(Source records)
^^^^^^^^^^^^^^^^

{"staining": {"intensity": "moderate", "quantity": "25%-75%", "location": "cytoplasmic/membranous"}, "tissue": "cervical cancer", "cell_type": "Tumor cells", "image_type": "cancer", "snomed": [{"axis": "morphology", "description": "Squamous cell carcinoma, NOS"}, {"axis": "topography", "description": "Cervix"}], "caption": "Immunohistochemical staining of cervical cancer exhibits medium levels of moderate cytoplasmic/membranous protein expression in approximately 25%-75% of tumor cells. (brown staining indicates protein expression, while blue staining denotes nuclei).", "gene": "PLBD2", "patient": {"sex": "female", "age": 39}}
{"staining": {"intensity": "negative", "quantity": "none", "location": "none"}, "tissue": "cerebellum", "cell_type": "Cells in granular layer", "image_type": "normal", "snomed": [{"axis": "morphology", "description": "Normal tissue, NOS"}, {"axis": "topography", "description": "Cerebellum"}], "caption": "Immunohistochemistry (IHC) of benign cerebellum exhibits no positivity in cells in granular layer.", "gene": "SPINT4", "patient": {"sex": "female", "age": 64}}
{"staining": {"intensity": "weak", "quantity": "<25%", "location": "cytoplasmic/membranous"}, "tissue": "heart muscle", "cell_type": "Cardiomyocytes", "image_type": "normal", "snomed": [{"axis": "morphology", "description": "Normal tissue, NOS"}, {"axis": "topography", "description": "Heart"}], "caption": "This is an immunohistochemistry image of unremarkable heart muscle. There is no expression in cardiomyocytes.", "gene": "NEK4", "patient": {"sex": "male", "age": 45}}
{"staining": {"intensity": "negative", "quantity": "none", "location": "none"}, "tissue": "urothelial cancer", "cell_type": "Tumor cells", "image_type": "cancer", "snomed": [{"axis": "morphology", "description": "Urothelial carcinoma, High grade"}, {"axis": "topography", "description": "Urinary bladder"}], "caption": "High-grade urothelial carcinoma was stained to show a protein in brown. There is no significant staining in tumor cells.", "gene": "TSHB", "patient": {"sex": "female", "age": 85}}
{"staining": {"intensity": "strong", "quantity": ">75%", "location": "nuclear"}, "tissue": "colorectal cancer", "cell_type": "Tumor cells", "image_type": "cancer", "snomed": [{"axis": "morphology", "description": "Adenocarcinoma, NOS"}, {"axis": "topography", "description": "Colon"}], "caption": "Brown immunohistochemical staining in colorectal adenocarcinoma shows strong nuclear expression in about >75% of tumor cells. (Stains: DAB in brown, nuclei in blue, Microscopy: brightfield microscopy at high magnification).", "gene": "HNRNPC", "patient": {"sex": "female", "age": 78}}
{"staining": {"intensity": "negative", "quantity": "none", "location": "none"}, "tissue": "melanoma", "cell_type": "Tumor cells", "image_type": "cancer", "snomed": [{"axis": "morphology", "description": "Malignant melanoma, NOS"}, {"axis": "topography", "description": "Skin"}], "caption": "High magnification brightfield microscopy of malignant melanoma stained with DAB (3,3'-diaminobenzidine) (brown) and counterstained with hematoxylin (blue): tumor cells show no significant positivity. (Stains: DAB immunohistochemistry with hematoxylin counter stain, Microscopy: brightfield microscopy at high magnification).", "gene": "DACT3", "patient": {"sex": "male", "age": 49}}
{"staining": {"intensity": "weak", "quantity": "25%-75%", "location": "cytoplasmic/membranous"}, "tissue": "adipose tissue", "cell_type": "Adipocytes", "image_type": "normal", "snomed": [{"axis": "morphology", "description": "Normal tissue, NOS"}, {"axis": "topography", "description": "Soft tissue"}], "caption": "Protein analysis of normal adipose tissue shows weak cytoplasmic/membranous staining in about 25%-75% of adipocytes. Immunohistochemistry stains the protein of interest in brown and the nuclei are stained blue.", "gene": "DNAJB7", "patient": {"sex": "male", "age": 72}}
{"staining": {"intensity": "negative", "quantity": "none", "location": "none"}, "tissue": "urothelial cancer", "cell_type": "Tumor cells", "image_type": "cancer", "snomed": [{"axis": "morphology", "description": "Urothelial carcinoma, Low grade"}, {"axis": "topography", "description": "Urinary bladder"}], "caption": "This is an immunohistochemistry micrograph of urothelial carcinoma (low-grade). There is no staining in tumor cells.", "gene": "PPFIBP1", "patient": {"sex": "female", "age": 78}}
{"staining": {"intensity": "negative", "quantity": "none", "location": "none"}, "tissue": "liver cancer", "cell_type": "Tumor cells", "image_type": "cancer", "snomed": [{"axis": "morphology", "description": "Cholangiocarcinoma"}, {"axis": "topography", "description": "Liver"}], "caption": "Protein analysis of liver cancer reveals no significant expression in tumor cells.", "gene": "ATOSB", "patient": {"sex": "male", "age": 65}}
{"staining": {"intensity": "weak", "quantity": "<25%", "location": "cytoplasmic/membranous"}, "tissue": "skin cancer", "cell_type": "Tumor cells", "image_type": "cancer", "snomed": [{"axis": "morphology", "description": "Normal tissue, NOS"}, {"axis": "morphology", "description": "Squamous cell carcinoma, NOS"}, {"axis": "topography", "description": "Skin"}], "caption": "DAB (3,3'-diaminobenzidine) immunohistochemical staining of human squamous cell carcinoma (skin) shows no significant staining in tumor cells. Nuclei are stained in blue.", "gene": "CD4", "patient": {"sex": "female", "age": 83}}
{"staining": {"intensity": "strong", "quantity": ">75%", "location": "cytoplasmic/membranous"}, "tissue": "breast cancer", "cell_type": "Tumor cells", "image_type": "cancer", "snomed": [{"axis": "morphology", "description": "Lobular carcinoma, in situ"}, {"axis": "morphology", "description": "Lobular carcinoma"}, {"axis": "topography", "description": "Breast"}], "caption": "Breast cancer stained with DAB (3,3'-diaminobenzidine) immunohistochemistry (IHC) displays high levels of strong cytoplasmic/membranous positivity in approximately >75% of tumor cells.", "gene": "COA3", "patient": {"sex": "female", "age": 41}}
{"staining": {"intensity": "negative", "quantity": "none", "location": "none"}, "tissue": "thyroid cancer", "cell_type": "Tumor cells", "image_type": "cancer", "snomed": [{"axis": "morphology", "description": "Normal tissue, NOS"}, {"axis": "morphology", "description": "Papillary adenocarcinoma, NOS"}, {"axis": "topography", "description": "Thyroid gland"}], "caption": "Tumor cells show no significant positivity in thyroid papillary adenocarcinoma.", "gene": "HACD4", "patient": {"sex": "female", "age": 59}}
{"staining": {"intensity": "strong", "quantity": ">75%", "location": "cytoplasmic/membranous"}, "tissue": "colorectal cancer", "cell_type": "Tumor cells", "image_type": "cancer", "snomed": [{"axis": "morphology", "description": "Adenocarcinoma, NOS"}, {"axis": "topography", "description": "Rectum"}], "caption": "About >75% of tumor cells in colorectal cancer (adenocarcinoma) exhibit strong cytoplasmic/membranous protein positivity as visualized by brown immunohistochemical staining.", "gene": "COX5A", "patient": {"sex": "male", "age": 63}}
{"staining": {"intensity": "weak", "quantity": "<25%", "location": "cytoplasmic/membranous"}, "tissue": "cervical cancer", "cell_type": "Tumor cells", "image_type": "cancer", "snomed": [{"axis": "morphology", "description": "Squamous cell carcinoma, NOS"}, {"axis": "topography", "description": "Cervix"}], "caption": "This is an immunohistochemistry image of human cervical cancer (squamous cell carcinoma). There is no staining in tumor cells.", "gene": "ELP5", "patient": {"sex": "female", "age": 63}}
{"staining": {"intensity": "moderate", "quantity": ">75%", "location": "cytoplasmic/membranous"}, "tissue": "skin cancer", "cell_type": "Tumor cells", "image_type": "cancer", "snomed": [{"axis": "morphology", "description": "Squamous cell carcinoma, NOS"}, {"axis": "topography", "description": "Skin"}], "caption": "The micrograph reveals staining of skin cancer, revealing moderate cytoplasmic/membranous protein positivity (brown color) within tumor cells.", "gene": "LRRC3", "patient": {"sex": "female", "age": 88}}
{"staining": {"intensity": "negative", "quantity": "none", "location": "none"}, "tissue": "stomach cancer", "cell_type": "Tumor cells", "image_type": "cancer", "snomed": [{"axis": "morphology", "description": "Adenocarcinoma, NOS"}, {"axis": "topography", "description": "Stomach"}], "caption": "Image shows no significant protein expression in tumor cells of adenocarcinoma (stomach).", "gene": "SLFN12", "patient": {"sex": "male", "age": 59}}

^^^^^^^^^^^^^^^^

Exercise aim: Search the records for the word "micrograph". Copy every line that has it.

Result of this exercise:
{"staining": {"intensity": "negative", "quantity": "none", "location": "none"}, "tissue": "urothelial cancer", "cell_type": "Tumor cells", "image_type": "cancer", "snomed": [{"axis": "morphology", "description": "Urothelial carcinoma, Low grade"}, {"axis": "topography", "description": "Urinary bladder"}], "caption": "This is an immunohistochemistry micrograph of urothelial carcinoma (low-grade). There is no staining in tumor cells.", "gene": "PPFIBP1", "patient": {"sex": "female", "age": 78}}
{"staining": {"intensity": "moderate", "quantity": ">75%", "location": "cytoplasmic/membranous"}, "tissue": "skin cancer", "cell_type": "Tumor cells", "image_type": "cancer", "snomed": [{"axis": "morphology", "description": "Squamous cell carcinoma, NOS"}, {"axis": "topography", "description": "Skin"}], "caption": "The micrograph reveals staining of skin cancer, revealing moderate cytoplasmic/membranous protein positivity (brown color) within tumor cells.", "gene": "LRRC3", "patient": {"sex": "female", "age": 88}}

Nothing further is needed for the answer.